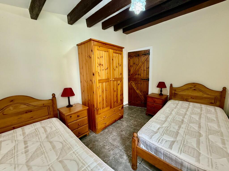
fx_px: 93
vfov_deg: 85.7
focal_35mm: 14
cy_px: 86
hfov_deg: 102.1
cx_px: 114
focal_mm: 2.22
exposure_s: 1/72
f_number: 2.2
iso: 400
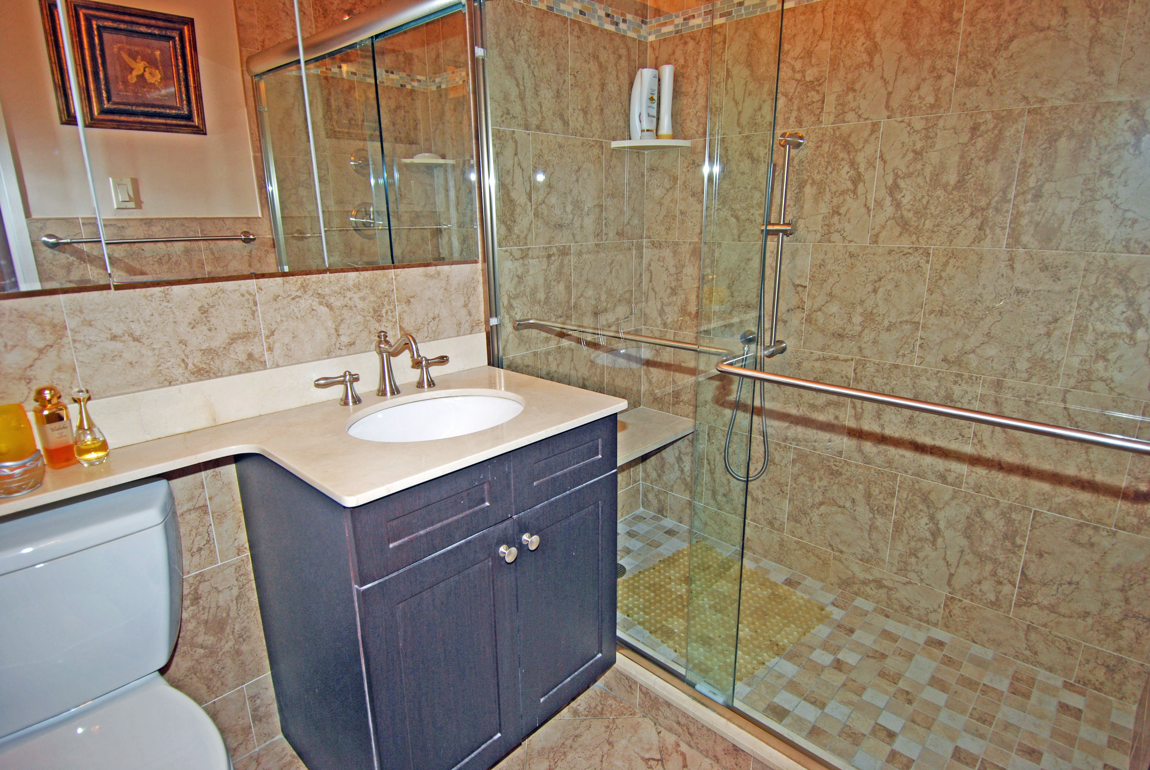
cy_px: 385
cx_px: 575
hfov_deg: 89.9
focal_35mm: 18
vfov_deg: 67.5
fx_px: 576
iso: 200
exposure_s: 1/60
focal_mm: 12
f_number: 4
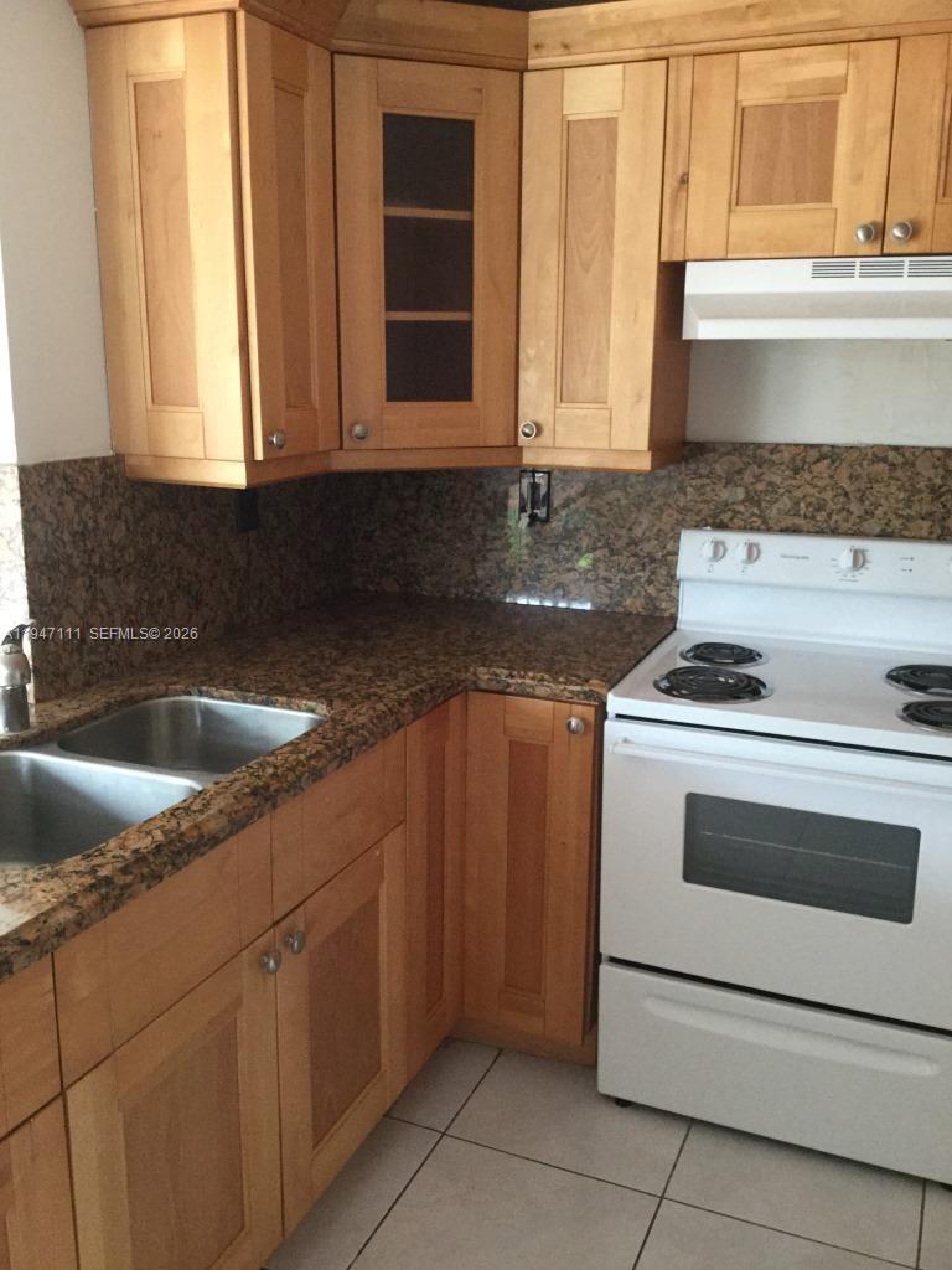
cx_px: 476
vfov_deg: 58.4
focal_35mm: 31
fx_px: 1137
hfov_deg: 45.4
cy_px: 635
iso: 200
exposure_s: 1/30
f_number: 2.4
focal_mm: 3.3
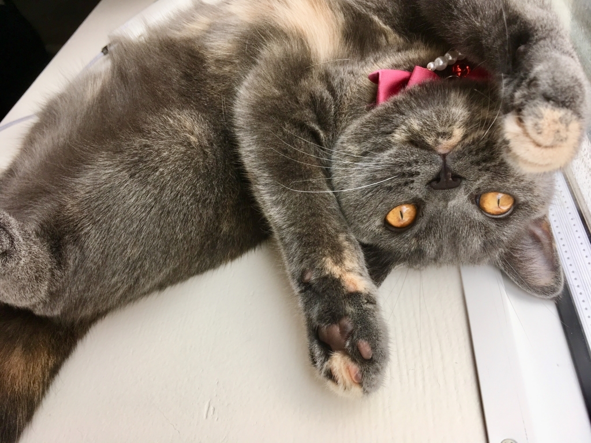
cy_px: 222
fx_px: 495
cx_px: 296
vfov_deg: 48.2
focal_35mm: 29
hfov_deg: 61.7
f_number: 2.2
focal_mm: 4.15
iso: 32
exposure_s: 1/120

TASK INSTRUCTIONS:
A verbatim printout of the entries above is expected, free of pictures.

RESULT OF THE TASK:
fx_px: 93
vfov_deg: 85.7
focal_35mm: 14
cy_px: 86
hfov_deg: 102.1
cx_px: 114
focal_mm: 2.22
exposure_s: 1/72
f_number: 2.2
iso: 400
cy_px: 385
cx_px: 575
hfov_deg: 89.9
focal_35mm: 18
vfov_deg: 67.5
fx_px: 576
iso: 200
exposure_s: 1/60
focal_mm: 12
f_number: 4
cx_px: 476
vfov_deg: 58.4
focal_35mm: 31
fx_px: 1137
hfov_deg: 45.4
cy_px: 635
iso: 200
exposure_s: 1/30
f_number: 2.4
focal_mm: 3.3
cy_px: 222
fx_px: 495
cx_px: 296
vfov_deg: 48.2
focal_35mm: 29
hfov_deg: 61.7
f_number: 2.2
focal_mm: 4.15
iso: 32
exposure_s: 1/120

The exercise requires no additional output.